2023.06.08 行政情報
通販も「クーリング・オフできる」?消費者の8割以上が誤解…消費者庁
消費者庁が8日発表した「第1回消費生活意識調査結果」から、消費者の8割以上が通信販売で買い物をした場合でも、「クーリング・オフ」が可能と誤解していることがわかった。

クーリング・オフ制度の認知度は約9割に
全国の15歳以上の男女5000人を対象に、インターネットを利用してアンケートを実施。クーリング・オフ制度について聞いたところ、「制度の名称と内容を知っている」(60.3%)と「制度の名称のみ知っている」(28.5%)を合わせて、認知度は約9割に上った。
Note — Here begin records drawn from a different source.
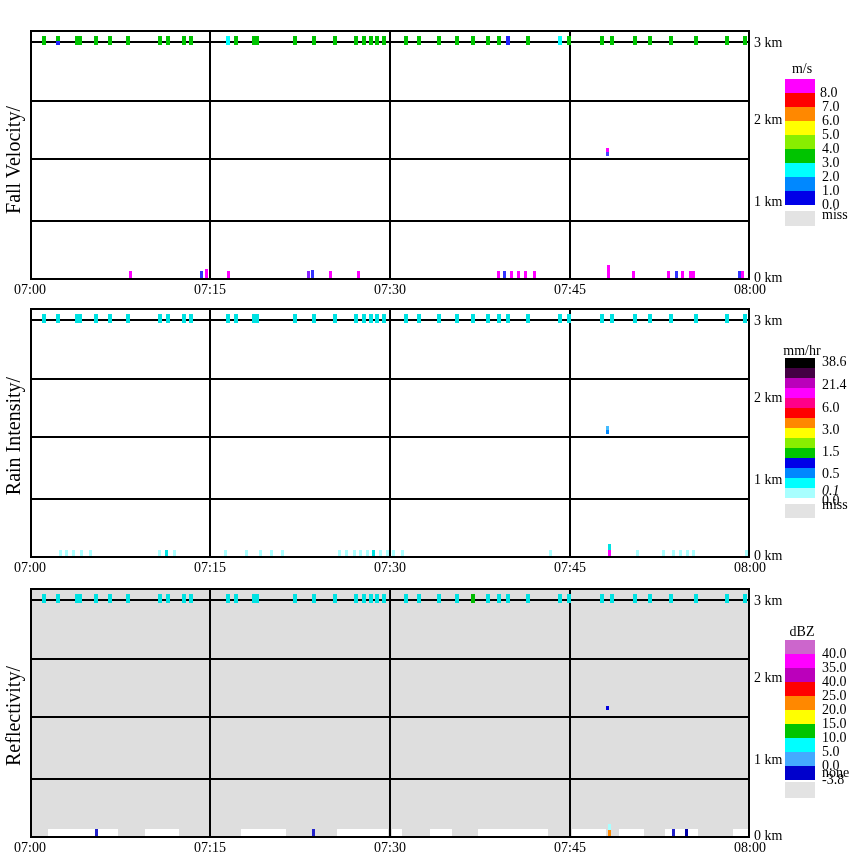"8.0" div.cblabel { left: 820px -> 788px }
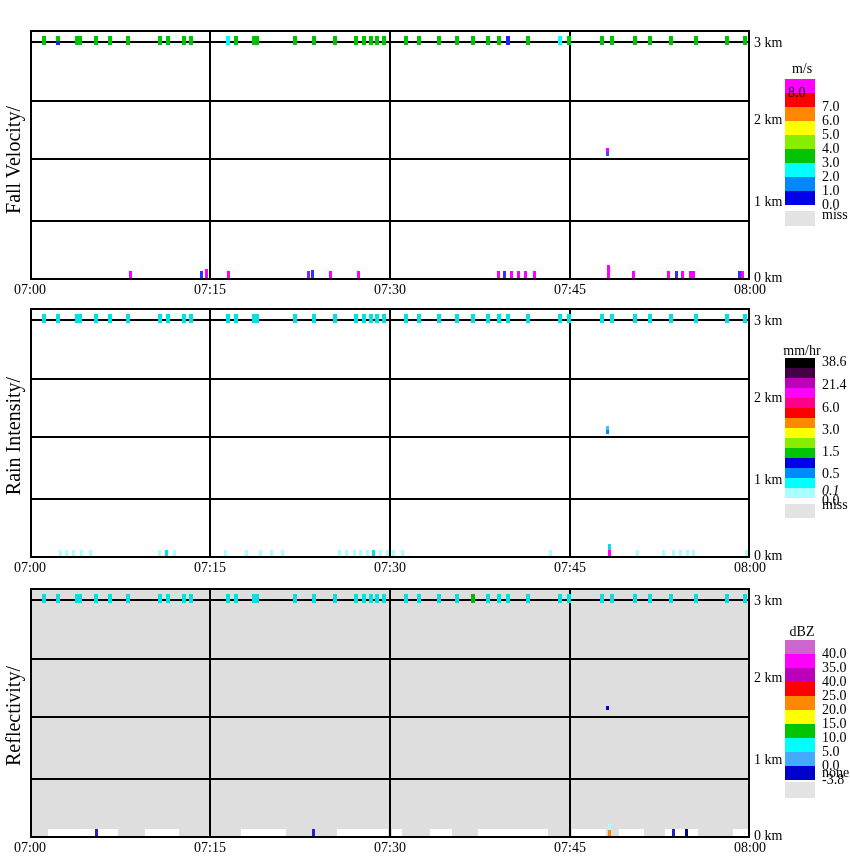"1.0" div.cblabel { text: 1.0 -> 0.8 }
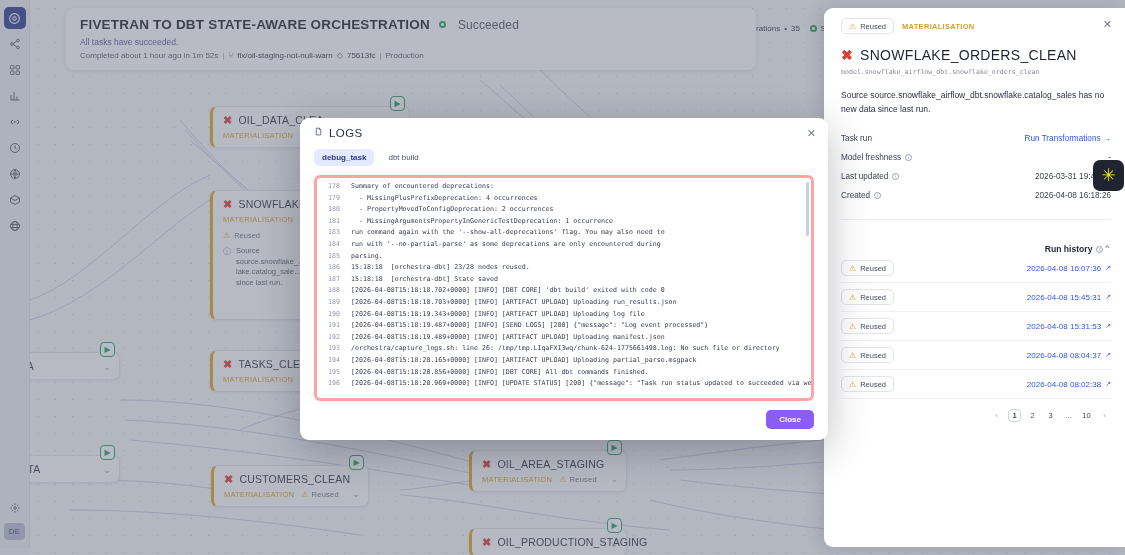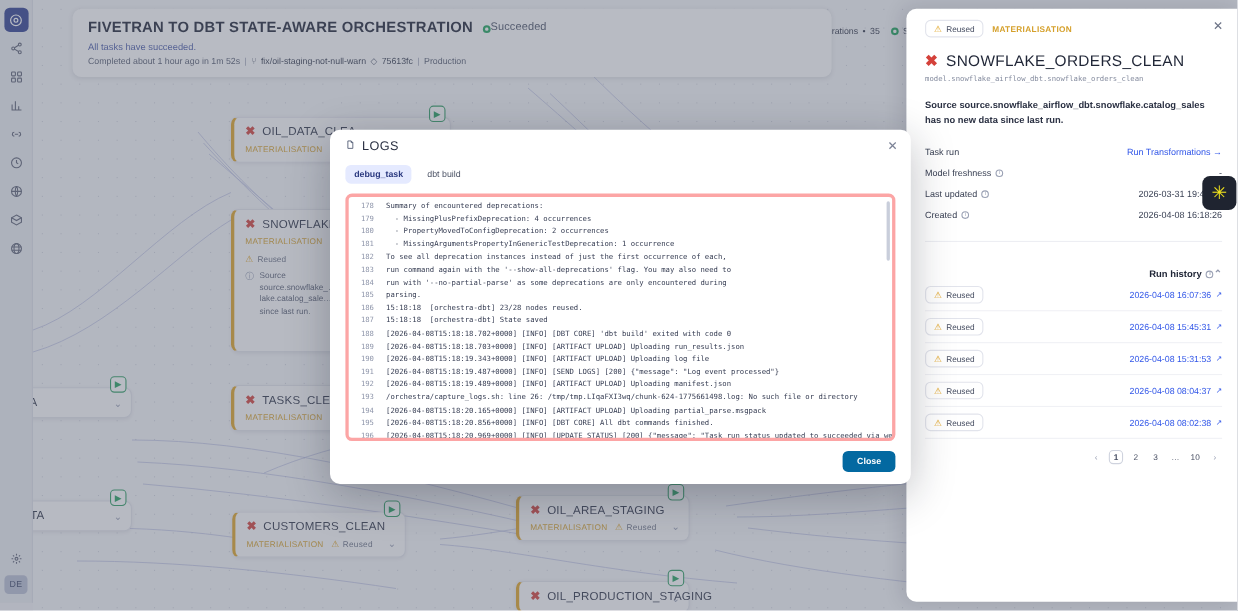"Succeeded" .pill { align-items: flex-end -> center; font-size: 10px -> 12px; gap: 0 -> 12px }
しかし、間違った理解をしている人が多いこともわかった。「通信販売での買い物」はクーリング・オフが適用されないが、82.4%が「できる」と回答。「店舗での買い物」にも適用されないが、53.6%が「できる」と答えた。
「訪問販売で代金が3000円未満の商品を買って商品を受け取り、その場で現金払いした」ケースにも適用さないが、約7割が「できる」と考えている様子が浮かび上がった。
クーリング・オフ制度に関する情報を得る経路は、「ニュースや報道」が51.5%で最多。次いで「学校・勤務先」(16.7%)、「自治体・国民生活センター・消費生活センターからの情報」(15.5%)が続いた。
記者会見する新井ゆたか長官(8日午後、霞が関)
新井長官「『できる』『できない』をはっきり伝える」
今回の調査結果を受けて、消費者庁の新井ゆたか長官は8日の定例記者会見で、「制度上のクーリング・オフと、事業者の独自の返品ルールがゴチャゴチャになっている。クーリング・オフについては、正しく伝えていくことが責務」との見解を示した。
今後の情報発信の仕方にも触れ、「『できる』『できない』をはっきり伝えることが必要。消費者庁の発信の仕方も工夫していく」と述べた。